Problem: Count how many lines in the data below include "Twitter". Answer with the number only.
Top of Records provided
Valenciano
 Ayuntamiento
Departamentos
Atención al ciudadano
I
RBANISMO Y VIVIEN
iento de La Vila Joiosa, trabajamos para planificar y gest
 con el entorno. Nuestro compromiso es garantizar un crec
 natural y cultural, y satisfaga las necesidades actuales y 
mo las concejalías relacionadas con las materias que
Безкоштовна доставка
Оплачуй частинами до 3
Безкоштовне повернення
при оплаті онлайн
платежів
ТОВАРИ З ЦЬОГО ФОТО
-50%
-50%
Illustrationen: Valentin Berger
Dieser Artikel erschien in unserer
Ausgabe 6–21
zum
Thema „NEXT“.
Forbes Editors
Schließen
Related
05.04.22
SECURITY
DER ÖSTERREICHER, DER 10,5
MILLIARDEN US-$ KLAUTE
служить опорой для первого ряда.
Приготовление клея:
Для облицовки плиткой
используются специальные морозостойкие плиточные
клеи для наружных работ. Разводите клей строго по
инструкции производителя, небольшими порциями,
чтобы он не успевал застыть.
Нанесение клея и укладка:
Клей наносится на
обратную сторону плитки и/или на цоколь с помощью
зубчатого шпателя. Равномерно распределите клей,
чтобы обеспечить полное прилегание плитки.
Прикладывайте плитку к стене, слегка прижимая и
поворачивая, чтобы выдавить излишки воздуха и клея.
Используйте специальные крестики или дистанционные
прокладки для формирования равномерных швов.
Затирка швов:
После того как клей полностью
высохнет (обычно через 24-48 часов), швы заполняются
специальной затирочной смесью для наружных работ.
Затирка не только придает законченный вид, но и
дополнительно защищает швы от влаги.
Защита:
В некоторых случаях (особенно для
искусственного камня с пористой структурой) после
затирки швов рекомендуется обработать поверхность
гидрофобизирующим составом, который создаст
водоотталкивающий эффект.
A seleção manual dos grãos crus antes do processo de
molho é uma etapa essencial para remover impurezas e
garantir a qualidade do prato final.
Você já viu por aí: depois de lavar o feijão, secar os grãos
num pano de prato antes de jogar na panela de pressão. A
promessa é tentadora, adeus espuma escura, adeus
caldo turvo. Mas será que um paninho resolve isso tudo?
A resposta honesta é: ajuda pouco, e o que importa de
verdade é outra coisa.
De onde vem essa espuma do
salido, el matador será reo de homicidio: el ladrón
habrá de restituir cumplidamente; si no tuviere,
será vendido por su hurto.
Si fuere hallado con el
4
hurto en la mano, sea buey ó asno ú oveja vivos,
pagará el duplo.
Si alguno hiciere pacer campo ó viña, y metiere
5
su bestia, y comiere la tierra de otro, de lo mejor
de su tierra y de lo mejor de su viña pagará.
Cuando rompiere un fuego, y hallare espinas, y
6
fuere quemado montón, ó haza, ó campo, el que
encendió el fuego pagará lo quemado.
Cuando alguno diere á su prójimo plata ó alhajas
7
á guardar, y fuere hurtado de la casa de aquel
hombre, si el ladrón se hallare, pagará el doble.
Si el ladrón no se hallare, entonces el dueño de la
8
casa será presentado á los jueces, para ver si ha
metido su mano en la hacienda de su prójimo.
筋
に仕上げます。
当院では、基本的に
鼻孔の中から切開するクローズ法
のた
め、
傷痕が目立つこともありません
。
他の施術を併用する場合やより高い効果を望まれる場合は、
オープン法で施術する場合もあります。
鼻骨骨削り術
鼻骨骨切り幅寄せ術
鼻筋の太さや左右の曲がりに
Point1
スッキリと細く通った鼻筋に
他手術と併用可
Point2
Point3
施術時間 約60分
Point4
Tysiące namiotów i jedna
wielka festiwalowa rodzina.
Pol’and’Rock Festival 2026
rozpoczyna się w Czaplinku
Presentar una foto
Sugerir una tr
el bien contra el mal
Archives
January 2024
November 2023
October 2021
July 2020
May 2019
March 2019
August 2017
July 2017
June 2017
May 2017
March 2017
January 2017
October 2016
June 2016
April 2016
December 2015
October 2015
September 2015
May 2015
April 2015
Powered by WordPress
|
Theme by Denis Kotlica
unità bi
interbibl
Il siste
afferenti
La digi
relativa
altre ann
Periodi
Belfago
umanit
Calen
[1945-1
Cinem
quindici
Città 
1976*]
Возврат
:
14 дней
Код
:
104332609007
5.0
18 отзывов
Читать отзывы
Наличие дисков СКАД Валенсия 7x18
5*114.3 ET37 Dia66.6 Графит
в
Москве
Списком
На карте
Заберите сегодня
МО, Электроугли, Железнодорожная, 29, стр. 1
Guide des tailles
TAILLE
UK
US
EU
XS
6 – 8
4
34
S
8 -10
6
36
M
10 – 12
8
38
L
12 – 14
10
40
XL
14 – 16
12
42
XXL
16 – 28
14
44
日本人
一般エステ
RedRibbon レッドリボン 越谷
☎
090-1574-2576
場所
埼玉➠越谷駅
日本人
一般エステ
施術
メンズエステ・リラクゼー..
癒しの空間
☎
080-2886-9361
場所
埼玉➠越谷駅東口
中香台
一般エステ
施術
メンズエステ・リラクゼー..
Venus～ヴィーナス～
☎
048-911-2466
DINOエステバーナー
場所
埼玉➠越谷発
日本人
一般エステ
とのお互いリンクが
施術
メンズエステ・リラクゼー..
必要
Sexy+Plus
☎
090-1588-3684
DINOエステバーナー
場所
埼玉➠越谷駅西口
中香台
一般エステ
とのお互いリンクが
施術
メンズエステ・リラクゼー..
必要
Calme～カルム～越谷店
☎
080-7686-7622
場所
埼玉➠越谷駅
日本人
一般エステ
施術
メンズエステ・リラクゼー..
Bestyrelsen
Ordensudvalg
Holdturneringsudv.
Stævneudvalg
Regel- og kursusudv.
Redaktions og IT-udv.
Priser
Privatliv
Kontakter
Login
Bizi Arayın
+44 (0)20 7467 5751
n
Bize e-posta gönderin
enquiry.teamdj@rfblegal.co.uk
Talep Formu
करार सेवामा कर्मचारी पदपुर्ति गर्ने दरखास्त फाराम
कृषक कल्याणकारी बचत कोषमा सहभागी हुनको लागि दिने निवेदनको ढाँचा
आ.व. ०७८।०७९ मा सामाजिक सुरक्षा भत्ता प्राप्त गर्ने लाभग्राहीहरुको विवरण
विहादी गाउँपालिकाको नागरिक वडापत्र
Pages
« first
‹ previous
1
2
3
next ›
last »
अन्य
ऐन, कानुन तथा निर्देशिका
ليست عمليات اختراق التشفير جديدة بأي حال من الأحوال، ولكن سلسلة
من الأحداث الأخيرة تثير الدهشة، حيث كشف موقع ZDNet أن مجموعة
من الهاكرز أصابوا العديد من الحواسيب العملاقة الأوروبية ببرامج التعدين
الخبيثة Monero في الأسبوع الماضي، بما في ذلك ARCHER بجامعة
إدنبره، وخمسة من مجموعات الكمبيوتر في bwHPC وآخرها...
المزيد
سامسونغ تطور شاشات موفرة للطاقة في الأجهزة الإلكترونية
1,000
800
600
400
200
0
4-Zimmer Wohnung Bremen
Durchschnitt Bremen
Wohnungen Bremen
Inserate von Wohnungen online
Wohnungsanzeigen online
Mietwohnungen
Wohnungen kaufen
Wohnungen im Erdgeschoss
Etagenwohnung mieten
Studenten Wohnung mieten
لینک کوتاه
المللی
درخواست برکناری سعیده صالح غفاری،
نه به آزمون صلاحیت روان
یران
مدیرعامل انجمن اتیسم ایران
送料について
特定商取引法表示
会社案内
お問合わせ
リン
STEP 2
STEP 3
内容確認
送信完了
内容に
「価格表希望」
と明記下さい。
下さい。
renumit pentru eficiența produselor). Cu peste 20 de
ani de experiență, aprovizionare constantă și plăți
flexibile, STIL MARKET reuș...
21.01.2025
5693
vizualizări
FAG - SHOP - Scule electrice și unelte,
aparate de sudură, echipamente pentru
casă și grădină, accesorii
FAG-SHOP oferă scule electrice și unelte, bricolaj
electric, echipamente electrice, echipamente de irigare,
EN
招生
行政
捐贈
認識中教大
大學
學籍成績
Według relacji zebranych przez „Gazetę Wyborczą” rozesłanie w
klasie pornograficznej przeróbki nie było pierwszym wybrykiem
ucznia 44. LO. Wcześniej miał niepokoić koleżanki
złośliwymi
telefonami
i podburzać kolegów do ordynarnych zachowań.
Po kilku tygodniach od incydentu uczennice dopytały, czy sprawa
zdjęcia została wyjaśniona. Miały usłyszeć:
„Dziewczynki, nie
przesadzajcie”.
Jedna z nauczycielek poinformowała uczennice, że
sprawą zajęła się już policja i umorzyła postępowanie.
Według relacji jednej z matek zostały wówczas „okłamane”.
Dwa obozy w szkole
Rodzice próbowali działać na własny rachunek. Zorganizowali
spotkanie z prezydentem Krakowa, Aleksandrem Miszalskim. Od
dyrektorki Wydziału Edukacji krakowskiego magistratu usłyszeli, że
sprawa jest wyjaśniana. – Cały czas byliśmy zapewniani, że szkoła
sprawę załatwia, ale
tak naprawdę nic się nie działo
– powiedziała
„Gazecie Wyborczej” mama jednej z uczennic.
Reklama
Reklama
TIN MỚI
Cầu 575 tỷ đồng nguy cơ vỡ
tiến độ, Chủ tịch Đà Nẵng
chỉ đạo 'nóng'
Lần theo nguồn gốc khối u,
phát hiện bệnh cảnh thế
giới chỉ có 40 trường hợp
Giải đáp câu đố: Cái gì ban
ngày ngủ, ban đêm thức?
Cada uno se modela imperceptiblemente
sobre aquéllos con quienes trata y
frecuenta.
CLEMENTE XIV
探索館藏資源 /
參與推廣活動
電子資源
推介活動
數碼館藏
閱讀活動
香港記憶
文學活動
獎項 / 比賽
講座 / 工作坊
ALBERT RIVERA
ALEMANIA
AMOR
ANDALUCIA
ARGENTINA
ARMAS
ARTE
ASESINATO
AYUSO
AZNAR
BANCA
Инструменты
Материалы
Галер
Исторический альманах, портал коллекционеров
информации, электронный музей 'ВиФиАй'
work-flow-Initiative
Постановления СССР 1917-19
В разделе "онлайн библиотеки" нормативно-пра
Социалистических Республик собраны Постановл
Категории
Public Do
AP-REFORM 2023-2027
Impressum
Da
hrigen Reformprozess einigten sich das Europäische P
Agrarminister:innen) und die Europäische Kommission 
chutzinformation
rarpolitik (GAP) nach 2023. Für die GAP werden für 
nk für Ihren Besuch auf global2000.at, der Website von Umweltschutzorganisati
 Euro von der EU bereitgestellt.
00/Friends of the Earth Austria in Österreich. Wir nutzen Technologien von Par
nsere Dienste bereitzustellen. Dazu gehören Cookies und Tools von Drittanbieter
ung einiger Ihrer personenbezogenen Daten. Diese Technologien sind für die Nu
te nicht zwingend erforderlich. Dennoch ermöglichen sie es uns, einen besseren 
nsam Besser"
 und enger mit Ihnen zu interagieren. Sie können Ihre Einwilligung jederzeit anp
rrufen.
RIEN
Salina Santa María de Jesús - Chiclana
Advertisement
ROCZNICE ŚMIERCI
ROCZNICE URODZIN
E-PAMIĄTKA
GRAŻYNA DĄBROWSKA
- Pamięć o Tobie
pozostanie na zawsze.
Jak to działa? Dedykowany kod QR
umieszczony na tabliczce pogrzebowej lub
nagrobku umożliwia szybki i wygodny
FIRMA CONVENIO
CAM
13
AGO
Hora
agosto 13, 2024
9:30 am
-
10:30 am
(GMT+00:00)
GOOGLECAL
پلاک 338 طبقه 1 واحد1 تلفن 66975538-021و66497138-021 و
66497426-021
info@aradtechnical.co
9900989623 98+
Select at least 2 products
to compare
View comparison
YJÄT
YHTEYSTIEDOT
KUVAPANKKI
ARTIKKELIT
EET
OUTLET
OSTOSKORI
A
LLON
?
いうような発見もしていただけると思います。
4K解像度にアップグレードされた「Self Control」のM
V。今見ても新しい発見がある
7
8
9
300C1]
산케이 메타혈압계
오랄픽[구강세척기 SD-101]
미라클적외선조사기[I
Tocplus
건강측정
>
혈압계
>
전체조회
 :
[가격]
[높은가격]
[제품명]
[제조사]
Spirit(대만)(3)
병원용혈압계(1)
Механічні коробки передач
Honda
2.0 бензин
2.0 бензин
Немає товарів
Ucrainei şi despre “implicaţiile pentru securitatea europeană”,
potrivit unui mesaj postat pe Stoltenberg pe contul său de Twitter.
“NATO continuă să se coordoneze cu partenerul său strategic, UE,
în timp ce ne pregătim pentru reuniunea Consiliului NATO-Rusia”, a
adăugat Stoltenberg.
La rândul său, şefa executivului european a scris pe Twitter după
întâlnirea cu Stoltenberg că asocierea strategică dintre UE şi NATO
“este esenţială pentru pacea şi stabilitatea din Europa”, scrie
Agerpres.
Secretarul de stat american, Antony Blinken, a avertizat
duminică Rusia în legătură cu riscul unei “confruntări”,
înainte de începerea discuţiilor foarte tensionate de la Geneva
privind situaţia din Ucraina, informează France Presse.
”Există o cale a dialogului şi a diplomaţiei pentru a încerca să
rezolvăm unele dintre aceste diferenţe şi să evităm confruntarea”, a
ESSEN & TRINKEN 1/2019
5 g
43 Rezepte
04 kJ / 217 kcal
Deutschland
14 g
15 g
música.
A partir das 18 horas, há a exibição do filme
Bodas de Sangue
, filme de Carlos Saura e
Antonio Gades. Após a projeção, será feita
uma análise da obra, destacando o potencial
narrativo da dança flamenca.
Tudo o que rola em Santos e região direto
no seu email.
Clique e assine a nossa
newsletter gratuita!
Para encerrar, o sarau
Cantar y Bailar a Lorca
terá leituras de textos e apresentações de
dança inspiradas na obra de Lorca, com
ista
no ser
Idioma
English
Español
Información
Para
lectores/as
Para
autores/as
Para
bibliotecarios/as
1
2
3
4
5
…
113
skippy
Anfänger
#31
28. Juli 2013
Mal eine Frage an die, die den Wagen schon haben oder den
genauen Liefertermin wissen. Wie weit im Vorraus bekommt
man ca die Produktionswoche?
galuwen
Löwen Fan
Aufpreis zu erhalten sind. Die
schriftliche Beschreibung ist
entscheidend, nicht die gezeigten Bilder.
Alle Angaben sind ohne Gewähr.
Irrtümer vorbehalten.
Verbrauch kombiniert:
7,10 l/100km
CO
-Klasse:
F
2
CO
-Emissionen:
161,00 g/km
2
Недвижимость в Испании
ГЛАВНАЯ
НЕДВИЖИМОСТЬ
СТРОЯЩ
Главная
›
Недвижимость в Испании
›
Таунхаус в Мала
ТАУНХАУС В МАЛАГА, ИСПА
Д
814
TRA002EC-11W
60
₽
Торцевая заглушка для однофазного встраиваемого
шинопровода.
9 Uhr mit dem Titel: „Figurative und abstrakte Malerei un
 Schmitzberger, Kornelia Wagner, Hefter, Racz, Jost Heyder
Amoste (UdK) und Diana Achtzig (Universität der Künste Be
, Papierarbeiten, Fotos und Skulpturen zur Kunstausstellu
Bottom of Records provided
Final answer: 2